Surgery can be exhausting

You may be very tired, have a minimal appetite, and have some temporary tubes. You will have your urostomy bag and night bag. The medical staff will have you up and walking fairly quickly. Walking helps with healing and to “get things moving” so to speak. Rest so your body can begin healing. Walk frequently and slowly build up your distance. Visitors can be tiring also, so consider limiting them at the hospital. Have them visit when you are home and have them join in a short walk.

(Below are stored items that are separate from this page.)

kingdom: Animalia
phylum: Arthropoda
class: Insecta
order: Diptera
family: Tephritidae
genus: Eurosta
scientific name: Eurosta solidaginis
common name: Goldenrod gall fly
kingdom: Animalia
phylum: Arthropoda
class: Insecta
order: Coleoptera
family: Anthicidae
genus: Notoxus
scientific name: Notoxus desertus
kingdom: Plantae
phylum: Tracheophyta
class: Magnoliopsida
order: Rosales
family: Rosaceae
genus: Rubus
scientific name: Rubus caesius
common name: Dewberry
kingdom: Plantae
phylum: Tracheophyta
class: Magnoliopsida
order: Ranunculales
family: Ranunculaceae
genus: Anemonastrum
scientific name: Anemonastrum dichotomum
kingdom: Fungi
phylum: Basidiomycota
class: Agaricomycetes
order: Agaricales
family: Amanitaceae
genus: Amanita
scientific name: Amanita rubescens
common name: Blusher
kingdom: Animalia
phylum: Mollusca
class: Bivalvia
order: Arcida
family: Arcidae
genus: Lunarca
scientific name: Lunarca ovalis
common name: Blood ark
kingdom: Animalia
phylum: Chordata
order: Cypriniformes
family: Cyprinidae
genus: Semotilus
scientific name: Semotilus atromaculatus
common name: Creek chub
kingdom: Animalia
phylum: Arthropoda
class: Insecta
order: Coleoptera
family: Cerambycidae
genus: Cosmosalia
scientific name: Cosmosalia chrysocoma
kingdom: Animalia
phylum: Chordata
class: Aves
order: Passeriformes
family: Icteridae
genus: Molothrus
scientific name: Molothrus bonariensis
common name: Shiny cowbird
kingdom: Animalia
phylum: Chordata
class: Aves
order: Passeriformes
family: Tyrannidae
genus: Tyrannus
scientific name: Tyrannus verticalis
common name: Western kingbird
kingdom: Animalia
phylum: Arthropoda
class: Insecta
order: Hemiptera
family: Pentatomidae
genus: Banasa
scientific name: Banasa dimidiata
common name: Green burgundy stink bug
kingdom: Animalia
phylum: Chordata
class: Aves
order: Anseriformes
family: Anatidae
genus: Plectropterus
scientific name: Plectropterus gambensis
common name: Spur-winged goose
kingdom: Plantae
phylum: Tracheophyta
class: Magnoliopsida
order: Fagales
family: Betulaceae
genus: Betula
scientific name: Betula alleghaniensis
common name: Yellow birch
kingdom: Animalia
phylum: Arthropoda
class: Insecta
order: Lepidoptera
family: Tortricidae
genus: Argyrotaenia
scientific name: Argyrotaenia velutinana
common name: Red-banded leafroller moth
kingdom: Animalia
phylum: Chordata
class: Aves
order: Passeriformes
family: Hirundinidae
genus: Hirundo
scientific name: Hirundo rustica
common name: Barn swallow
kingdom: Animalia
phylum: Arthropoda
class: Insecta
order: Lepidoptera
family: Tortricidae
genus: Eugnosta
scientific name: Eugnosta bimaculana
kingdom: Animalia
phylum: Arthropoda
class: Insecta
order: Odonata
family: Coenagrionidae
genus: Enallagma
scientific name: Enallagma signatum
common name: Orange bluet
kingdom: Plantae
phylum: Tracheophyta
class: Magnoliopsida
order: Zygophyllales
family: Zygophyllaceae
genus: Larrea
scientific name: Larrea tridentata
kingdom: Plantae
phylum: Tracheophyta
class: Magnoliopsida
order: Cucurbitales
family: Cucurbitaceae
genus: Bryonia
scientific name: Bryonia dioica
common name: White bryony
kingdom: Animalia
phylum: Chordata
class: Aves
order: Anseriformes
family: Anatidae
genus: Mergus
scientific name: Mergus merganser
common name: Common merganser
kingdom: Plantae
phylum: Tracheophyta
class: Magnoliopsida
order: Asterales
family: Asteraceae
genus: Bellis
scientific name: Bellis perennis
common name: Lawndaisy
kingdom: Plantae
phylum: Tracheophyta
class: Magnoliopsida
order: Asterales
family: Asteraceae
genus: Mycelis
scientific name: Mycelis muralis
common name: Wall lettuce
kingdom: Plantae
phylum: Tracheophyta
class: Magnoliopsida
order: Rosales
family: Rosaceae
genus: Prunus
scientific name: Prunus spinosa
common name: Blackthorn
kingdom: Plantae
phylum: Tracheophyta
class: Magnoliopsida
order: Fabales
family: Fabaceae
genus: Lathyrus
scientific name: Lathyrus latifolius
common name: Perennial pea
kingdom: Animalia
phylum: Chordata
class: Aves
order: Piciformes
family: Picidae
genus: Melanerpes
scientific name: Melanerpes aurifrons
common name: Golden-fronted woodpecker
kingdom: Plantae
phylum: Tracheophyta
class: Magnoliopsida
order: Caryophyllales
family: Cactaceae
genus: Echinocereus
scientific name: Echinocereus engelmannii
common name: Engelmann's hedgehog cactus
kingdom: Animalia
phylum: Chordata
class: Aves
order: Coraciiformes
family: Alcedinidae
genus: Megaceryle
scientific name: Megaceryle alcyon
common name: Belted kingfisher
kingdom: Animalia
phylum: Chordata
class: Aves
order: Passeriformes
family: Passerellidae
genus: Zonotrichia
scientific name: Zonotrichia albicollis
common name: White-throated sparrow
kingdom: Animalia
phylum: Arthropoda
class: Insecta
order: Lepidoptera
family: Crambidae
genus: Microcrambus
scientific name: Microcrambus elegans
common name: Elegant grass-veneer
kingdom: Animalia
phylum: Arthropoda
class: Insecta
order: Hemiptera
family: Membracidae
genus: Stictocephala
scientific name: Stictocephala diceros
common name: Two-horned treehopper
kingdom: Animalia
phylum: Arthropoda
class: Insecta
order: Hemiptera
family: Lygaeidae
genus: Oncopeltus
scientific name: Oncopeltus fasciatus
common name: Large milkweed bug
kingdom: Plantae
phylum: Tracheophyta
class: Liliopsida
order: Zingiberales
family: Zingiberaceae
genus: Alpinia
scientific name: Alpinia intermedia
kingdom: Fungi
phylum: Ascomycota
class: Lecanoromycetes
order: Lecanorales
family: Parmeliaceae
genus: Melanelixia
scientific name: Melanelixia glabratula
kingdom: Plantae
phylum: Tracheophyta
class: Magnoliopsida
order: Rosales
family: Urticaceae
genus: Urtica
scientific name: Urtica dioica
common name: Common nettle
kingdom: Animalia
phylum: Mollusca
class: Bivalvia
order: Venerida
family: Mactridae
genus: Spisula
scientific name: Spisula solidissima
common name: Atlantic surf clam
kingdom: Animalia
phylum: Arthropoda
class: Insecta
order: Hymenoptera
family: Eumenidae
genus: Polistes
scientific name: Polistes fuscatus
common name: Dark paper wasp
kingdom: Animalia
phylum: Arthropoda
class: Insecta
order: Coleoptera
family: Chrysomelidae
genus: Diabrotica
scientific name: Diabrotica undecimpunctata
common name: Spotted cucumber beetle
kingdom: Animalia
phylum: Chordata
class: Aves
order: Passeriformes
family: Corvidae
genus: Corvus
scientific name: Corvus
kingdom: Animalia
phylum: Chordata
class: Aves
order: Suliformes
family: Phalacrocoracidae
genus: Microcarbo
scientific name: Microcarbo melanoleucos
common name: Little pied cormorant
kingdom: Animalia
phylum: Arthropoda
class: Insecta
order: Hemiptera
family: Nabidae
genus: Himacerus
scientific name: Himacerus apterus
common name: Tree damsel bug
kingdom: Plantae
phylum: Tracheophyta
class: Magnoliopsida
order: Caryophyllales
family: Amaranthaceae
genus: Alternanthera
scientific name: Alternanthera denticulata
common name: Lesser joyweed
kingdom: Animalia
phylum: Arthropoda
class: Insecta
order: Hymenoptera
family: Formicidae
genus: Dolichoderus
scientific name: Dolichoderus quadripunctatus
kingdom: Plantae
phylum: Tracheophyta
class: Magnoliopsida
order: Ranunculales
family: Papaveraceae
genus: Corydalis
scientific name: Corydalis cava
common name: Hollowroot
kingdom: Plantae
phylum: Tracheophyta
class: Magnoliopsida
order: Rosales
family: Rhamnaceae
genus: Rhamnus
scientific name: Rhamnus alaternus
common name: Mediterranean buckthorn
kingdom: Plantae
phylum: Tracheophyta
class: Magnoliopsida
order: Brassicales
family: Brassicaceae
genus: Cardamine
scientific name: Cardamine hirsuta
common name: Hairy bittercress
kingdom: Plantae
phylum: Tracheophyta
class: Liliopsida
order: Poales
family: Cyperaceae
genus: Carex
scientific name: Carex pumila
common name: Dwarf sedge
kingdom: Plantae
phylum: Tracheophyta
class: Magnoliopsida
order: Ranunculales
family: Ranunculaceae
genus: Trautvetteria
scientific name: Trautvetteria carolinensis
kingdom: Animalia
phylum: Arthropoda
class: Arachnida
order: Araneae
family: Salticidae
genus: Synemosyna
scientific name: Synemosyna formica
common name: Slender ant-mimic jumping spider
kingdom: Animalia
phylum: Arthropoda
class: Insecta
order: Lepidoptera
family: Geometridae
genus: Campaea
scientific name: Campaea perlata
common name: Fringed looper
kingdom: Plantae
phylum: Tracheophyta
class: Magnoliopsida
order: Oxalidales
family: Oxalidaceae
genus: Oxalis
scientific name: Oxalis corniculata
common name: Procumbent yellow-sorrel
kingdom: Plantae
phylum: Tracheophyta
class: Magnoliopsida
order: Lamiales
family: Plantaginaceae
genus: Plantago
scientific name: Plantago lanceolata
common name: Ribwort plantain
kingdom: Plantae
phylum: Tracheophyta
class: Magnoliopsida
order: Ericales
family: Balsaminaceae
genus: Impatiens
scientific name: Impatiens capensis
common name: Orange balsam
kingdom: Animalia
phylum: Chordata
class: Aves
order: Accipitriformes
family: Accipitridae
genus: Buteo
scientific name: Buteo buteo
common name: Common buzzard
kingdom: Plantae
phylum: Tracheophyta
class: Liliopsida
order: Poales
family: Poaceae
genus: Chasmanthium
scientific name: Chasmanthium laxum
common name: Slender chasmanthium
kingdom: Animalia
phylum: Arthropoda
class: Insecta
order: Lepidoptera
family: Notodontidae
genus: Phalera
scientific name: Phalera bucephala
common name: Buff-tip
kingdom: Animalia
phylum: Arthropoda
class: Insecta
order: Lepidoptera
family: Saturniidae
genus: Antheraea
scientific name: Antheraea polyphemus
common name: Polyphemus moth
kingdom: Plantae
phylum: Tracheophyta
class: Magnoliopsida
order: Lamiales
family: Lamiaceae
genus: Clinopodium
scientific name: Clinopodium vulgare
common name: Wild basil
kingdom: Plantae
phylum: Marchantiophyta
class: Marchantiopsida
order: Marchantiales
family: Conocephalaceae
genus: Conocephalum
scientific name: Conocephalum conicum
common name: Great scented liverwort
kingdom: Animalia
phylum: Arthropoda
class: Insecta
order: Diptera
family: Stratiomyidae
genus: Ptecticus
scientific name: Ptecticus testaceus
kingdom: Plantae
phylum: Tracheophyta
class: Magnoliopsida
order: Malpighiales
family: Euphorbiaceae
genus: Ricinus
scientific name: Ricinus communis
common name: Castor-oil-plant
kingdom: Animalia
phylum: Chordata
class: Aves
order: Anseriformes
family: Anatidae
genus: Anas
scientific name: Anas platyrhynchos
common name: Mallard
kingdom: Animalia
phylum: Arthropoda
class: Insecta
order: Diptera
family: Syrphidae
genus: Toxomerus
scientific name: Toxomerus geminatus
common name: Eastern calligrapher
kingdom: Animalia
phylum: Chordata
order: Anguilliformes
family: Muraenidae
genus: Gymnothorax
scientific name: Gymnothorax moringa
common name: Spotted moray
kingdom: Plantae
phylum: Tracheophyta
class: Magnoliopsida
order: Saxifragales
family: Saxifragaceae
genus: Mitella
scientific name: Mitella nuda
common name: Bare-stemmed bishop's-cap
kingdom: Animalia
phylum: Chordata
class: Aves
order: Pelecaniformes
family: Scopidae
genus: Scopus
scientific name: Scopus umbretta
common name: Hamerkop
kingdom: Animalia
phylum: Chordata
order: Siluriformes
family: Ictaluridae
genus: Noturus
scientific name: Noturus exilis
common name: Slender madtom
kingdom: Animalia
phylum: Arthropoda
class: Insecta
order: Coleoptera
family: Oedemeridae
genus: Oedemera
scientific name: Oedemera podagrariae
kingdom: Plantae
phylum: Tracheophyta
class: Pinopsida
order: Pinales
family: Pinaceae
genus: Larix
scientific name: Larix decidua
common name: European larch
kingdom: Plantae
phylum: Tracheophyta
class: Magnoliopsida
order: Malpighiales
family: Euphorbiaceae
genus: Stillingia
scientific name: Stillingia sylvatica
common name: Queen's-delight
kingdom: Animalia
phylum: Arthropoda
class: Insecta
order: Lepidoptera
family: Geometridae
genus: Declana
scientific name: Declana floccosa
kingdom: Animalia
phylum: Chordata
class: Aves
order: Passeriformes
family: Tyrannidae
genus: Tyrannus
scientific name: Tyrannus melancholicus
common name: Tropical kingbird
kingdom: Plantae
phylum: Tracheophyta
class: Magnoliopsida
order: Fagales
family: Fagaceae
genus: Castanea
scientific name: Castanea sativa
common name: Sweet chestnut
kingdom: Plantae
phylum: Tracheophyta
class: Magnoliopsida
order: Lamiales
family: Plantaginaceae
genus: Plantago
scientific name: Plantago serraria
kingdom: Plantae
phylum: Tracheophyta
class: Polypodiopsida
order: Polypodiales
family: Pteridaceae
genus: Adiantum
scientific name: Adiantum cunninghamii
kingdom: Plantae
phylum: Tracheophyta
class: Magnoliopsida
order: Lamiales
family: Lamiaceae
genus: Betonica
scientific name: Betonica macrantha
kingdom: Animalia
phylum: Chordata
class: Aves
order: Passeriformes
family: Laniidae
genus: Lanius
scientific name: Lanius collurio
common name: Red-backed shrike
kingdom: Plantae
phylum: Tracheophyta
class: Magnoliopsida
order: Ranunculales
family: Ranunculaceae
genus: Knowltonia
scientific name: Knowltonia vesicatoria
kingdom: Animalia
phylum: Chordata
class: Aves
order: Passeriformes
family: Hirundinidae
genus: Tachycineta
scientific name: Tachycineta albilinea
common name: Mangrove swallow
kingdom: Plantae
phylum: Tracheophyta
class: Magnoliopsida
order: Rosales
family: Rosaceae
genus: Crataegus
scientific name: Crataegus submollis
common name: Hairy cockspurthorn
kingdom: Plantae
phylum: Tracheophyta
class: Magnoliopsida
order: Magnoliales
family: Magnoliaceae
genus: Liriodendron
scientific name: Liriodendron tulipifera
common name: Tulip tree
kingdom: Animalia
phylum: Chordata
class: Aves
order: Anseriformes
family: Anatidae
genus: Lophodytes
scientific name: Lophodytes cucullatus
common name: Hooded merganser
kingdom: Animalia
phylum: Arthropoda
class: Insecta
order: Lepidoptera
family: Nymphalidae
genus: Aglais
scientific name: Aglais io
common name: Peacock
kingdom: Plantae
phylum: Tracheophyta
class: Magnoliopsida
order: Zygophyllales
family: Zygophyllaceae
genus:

Take some supplies home from the hospital

Accept any and all urostomy bags, supplies, and samples they will give you at the hospital. If they do not offer, ask for some before you are released. Also, the contact information of your stoma nurse is invaluable when you have a leak or other issue with your IC.

Take each day as it comes

My hope is that you feel the relief that I did when your procedure is over and you are on the road to recovery. Take it day by day as you rebuild your strength. It is not an easy surgery but probably not nearly as difficult as you have imagined. Finally, be as prepared as you are comfortable with - and then let it go. Don’t spend all day worrying about things you have no control over. Your end goal is to be cancer-free, and this surgery is an essential part of that goal.